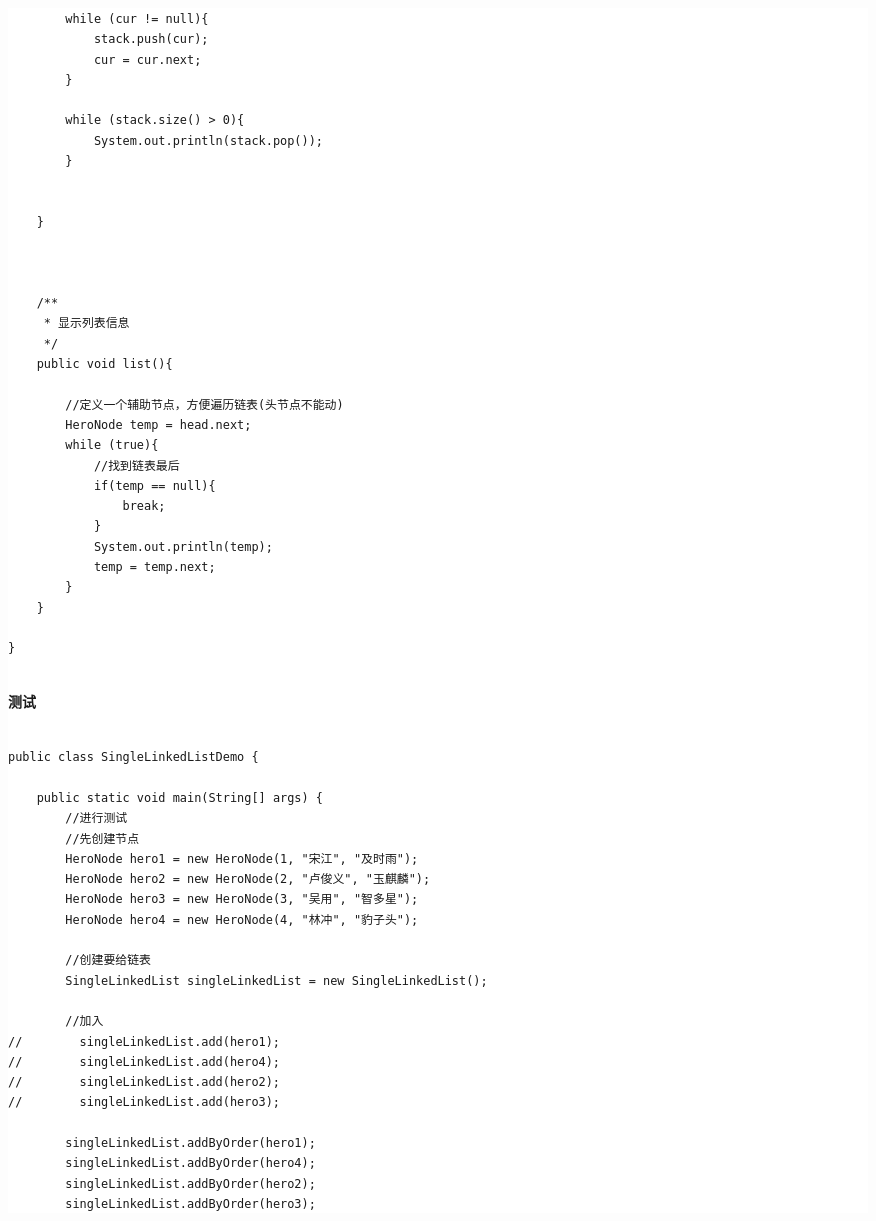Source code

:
 ```
        while (cur != null){
            stack.push(cur);
            cur = cur.next;
        }

        while (stack.size() > 0){
            System.out.println(stack.pop());
        }


    }



    /**
     * 显示列表信息
     */
    public void list(){

        //定义一个辅助节点，方便遍历链表(头节点不能动)
        HeroNode temp = head.next;
        while (true){
            //找到链表最后
            if(temp == null){
                break;
            }
            System.out.println(temp);
            temp = temp.next;
        }
    }

}


```



**测试**

```

public class SingleLinkedListDemo {

    public static void main(String[] args) {
        //进行测试
        //先创建节点
        HeroNode hero1 = new HeroNode(1, "宋江", "及时雨");
        HeroNode hero2 = new HeroNode(2, "卢俊义", "玉麒麟");
        HeroNode hero3 = new HeroNode(3, "吴用", "智多星");
        HeroNode hero4 = new HeroNode(4, "林冲", "豹子头");

        //创建要给链表
        SingleLinkedList singleLinkedList = new SingleLinkedList();

        //加入
//        singleLinkedList.add(hero1);
//        singleLinkedList.add(hero4);
//        singleLinkedList.add(hero2);
//        singleLinkedList.add(hero3);

        singleLinkedList.addByOrder(hero1);
        singleLinkedList.addByOrder(hero4);
        singleLinkedList.addByOrder(hero2);
        singleLinkedList.addByOrder(hero3);
```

Exercise objective:
The entries above need an exact copy without their pictures.

Output of the exercise:
Source code

:
 ```
        while (cur != null){
            stack.push(cur);
            cur = cur.next;
        }

        while (stack.size() > 0){
            System.out.println(stack.pop());
        }


    }



    /**
     * 显示列表信息
     */
    public void list(){

        //定义一个辅助节点，方便遍历链表(头节点不能动)
        HeroNode temp = head.next;
        while (true){
            //找到链表最后
            if(temp == null){
                break;
            }
            System.out.println(temp);
            temp = temp.next;
        }
    }

}


```



**测试**

```

public class SingleLinkedListDemo {

    public static void main(String[] args) {
        //进行测试
        //先创建节点
        HeroNode hero1 = new HeroNode(1, "宋江", "及时雨");
        HeroNode hero2 = new HeroNode(2, "卢俊义", "玉麒麟");
        HeroNode hero3 = new HeroNode(3, "吴用", "智多星");
        HeroNode hero4 = new HeroNode(4, "林冲", "豹子头");

        //创建要给链表
        SingleLinkedList singleLinkedList = new SingleLinkedList();

        //加入
//        singleLinkedList.add(hero1);
//        singleLinkedList.add(hero4);
//        singleLinkedList.add(hero2);
//        singleLinkedList.add(hero3);

        singleLinkedList.addByOrder(hero1);
        singleLinkedList.addByOrder(hero4);
        singleLinkedList.addByOrder(hero2);
        singleLinkedList.addByOrder(hero3);
```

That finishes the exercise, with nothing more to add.